▶ [WORK TO COMPLETE]:
1. In the text below on the concave mirror, what does the ray AB pass through after it reflects from the mirror?
2. From the text below on the concave mirror, retype the passage starting with "Deduce a relation" and going on through "at point B.".

══ TEXT ══

Deduce a relation between focal length (f) and radius of curvature (R) for a concave mirror.

Relation between focal length and Radius of curvature for a concave mirror:

Consider a concave mirror and a ray AB which is parallel to the principal axis and incident at the point B. After reflection from the mirror, this ray passes through its focus F as per the laws of reflection. If C is the cente of curvature, then CP = R, is the radius of curvature and CB is normal to the mirror at point B.

Fig. Relation between f and R for a concave mirror.

Now, according to the law of reflection, 
Angle of incidence = Angle of reflection
i.e.,                    ∠ i = ∠ r            ...(1) 

In $∆\mathrm{BCF},$
As AB is parallel to CP, so 

                       ∠α = ∠i             (Alternate angles)

═══
══ MATERIAL SUPPLIED ══

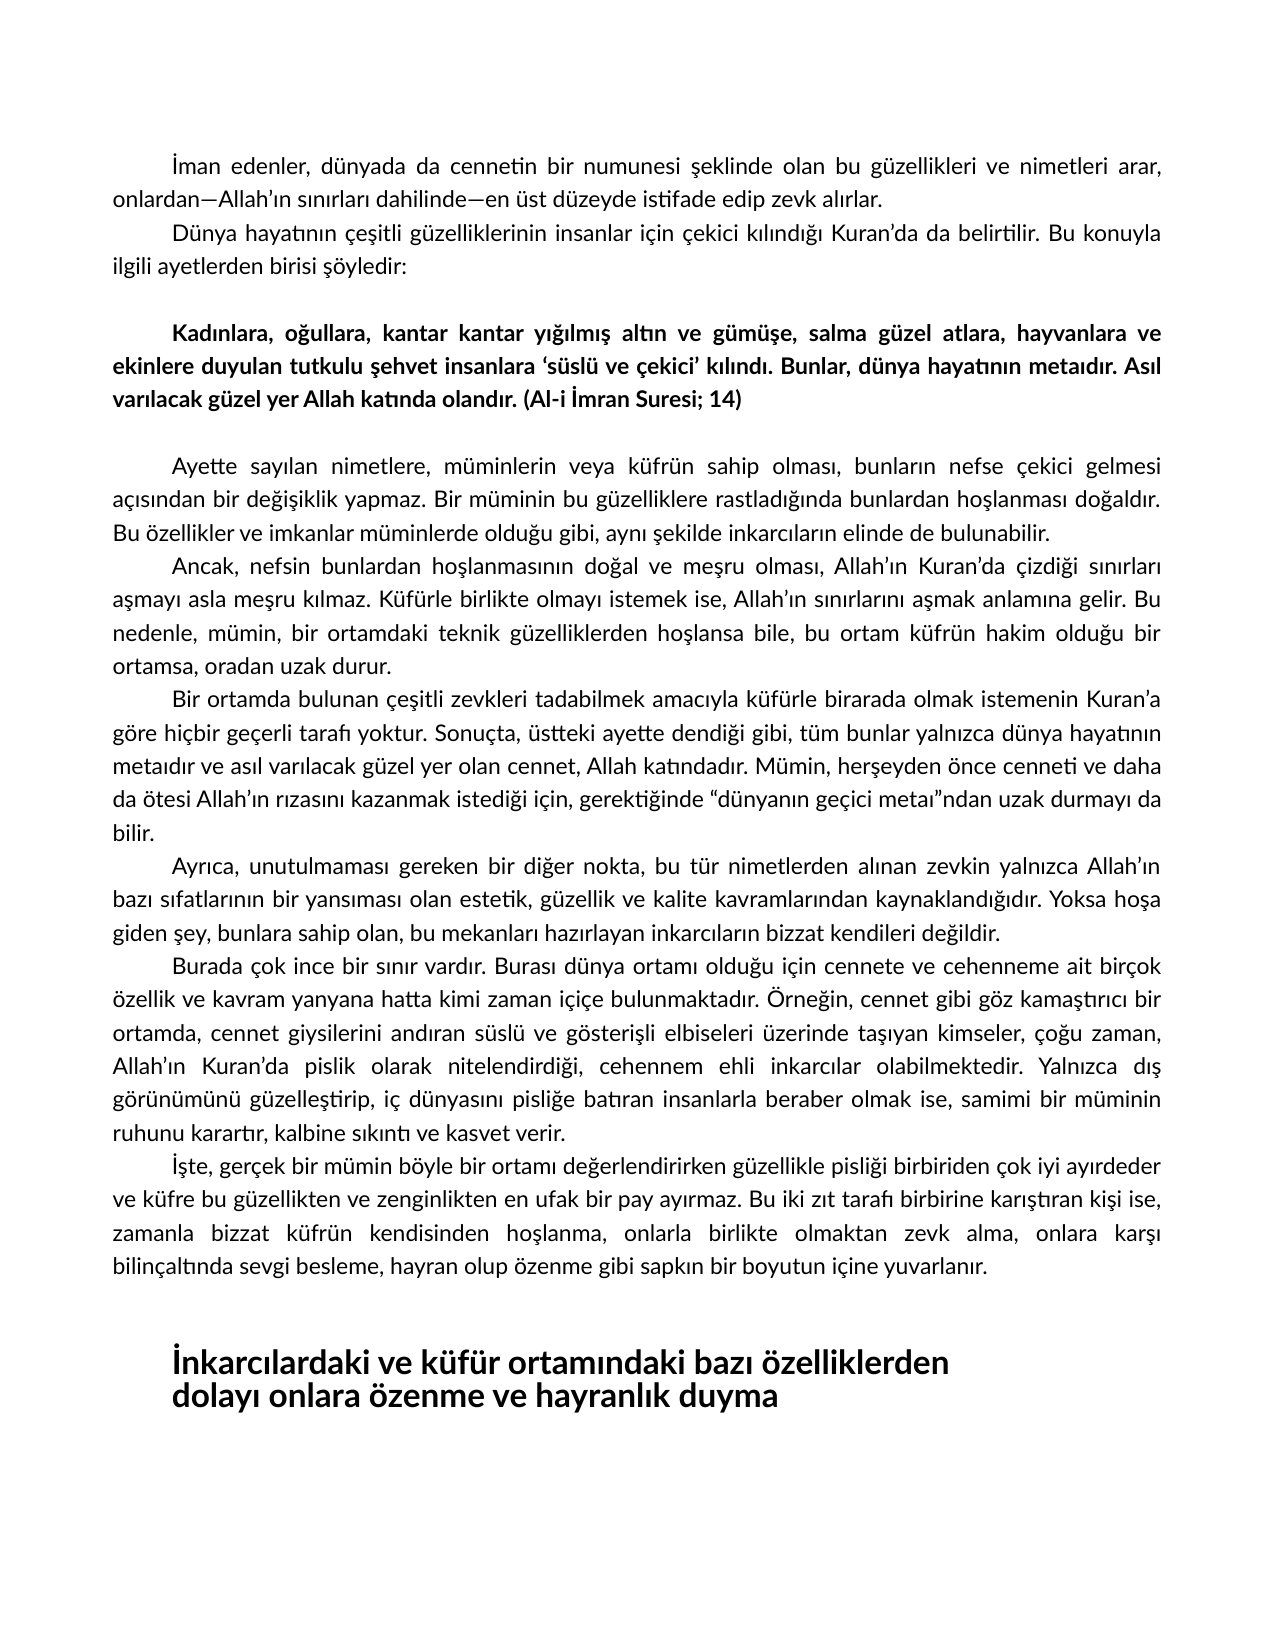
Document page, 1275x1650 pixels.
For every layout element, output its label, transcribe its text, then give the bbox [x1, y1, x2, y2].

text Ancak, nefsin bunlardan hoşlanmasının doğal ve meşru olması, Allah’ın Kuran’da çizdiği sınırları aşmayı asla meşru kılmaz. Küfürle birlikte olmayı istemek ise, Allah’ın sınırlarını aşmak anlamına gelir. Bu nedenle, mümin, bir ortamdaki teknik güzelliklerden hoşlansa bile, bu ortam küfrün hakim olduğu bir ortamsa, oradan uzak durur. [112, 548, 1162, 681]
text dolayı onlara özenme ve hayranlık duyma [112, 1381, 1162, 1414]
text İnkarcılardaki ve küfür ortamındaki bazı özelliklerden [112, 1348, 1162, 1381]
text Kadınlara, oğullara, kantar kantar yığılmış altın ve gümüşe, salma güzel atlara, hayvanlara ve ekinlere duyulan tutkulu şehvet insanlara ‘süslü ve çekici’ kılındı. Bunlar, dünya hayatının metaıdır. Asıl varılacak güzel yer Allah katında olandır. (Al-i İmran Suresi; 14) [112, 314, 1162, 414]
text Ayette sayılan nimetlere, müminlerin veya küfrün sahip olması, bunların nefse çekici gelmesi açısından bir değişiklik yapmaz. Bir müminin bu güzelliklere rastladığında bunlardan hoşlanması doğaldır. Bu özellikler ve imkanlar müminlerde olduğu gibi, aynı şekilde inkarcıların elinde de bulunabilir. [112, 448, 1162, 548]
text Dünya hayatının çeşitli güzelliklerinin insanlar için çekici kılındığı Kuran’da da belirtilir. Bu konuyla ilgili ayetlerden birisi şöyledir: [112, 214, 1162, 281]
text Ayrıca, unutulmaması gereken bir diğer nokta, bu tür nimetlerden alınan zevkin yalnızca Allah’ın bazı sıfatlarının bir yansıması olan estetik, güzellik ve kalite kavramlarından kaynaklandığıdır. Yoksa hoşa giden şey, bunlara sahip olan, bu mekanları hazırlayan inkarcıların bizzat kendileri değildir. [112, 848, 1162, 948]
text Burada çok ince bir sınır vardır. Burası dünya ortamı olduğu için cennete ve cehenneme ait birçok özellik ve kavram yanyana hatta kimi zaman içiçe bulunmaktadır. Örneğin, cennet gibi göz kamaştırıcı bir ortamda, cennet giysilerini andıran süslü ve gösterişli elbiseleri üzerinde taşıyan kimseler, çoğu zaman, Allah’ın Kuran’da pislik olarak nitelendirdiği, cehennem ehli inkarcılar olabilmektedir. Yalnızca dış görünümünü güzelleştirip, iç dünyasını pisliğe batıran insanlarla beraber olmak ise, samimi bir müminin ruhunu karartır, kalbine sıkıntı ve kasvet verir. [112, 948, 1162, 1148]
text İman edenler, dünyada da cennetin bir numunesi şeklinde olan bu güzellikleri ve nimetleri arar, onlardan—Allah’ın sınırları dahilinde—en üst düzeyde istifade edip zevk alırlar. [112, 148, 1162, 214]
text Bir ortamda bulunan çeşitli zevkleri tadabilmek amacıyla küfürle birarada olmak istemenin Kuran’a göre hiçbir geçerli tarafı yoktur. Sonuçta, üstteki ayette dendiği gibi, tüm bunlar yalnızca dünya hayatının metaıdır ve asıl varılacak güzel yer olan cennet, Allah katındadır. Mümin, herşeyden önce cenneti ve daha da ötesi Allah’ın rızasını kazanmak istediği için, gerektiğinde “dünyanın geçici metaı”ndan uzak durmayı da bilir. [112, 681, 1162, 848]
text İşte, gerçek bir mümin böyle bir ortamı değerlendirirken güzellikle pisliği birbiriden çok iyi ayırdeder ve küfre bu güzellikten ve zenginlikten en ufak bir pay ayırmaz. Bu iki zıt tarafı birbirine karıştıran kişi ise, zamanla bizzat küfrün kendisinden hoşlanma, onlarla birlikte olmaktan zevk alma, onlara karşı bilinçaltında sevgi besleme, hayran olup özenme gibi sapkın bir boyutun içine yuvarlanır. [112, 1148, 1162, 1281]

═══

▶ [SOLUTIONS TO THE EXERCISE]:
1. The focus F of the mirror.

2.
Deduce a relation between focal length (f) and radius of curvature (R) for a concave mirror.

Relation between focal length and Radius of curvature for a concave mirror:

Consider a concave mirror and a ray AB which is parallel to the principal axis and incident at the point B. After reflection from the mirror, this ray passes through its focus F as per the laws of reflection. If C is the cente of curvature, then CP = R, is the radius of curvature and CB is normal to the mirror at point B.